REQUIRED WORK
A – Name every user who posts in the favorite-sandwich forum thread. Give each name once.
B – In the favorite-sandwich forum thread, quote the stretch from "The Atlantic city" through "wont be dissapointed!!!!!!!!!!!!!!!!!!!!!!!!!!!".
C – Extend the forum thread about favorite sandwiches past its last line.

READING PASSAGE

################

# Favorite Sandwich



## Jim (Mar 20, 2008)

This diet has me dreaming of food (submarines, Subs, Hoagies...That should cover you all) What is your favorite go to "Sub" when you hit the local sandwich shop?

Mine would have to be a Steak and cheese (American cheese) with a very light coat of mayo. 

Now im drooling over my keyboard...It's been to long.


Second:
I also like Italian subs with everything including hot peppers and oil.


Ok back to my oatmeal


----------



## Bubba (Mar 20, 2008)

Steak in cheese is up there. I also like the roasted chicken from Subway on wheat. Come to think of it, I believe thats what i'll have for lunch today.


----------



## Captain Ahab (Mar 20, 2008)

Provolone Cheese Steak Hogie 

A good Gyro is a close second


----------



## BassAddict (Mar 20, 2008)

The Atlantic city regular with hot peppers on the side!!!!!! You guys can order them online from https://atlanticcitysubshops.com/ Try em you wont be dissapointed!!!!!!!!!!!!!!!!!!!!!!!!!!!


----------



## Jim (Mar 20, 2008)

esquired said:


> A good Gyro is a close second





Man this is going to be a bad topic!


----------



## slim357 (Mar 20, 2008)

################

EXCERPTED RECORDS
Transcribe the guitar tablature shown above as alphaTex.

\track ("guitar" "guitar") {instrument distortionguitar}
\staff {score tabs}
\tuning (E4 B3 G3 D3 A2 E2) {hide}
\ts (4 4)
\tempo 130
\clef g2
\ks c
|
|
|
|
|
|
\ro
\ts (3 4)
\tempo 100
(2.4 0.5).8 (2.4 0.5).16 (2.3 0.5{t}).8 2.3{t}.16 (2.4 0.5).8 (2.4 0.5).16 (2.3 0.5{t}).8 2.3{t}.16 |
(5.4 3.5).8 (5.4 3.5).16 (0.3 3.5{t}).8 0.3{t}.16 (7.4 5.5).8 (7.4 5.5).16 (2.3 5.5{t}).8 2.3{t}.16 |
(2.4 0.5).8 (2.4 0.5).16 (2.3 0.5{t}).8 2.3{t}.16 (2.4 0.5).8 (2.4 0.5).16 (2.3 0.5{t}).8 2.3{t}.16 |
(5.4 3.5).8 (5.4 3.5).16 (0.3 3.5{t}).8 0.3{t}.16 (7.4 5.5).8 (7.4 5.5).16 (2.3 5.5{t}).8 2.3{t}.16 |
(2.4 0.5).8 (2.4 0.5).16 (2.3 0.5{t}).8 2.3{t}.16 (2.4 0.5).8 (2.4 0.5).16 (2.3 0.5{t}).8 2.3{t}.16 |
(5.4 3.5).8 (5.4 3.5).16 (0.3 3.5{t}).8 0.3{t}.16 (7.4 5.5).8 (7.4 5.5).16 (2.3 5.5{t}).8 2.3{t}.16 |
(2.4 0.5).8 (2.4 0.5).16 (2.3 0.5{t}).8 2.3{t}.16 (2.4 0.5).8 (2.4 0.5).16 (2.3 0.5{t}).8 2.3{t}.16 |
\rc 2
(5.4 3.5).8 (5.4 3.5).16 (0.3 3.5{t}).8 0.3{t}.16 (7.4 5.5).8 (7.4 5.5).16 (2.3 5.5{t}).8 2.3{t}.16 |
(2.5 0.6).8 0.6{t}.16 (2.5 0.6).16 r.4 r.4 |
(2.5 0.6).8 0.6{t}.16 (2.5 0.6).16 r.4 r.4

################

ANSWERS BELOW
A – Jim, Bubba, Captain Ahab, BassAddict, slim357

B –
The Atlantic city regular with hot peppers on the side!!!!!! You guys can order them online from https://atlanticcitysubshops.com/ Try em you wont be dissapointed!!!!!!!!!!!!!!!!!!!!!!!!!!!

C –
When i was at school i would order sandwichs from a place called "are U hungry" (which is also how the answered the phones kinda got on my nerves after a while) They made all types of "fat" sandwichs my fav was the fat mojo which was 2 cheese burgers, 1 mozzarella stick, chicken fingers, bacon, egg, mayo, ketchup (i dont eat mayo so id have em hold that) another I liked was the "fat bitch" (sorry about the lang but that was its name) which was Cheese steak, chicken fingers, 2 mozzarella sticks, mayo, ketchup


----------



## G3_Guy (Mar 20, 2008)

The meatball sub from Firehouse! :shock:


----------



## Waterwings (Mar 20, 2008)

From Subway:

Coldcut Trio, with banana peppers, black olives, green peppers, maybe lettuce, tomatos, just a little mayo. Sweet tea to wash it down.


----------



## little anth (Mar 20, 2008)

philly cheese steak is my fav i love em


----------



## redbug (Mar 20, 2008)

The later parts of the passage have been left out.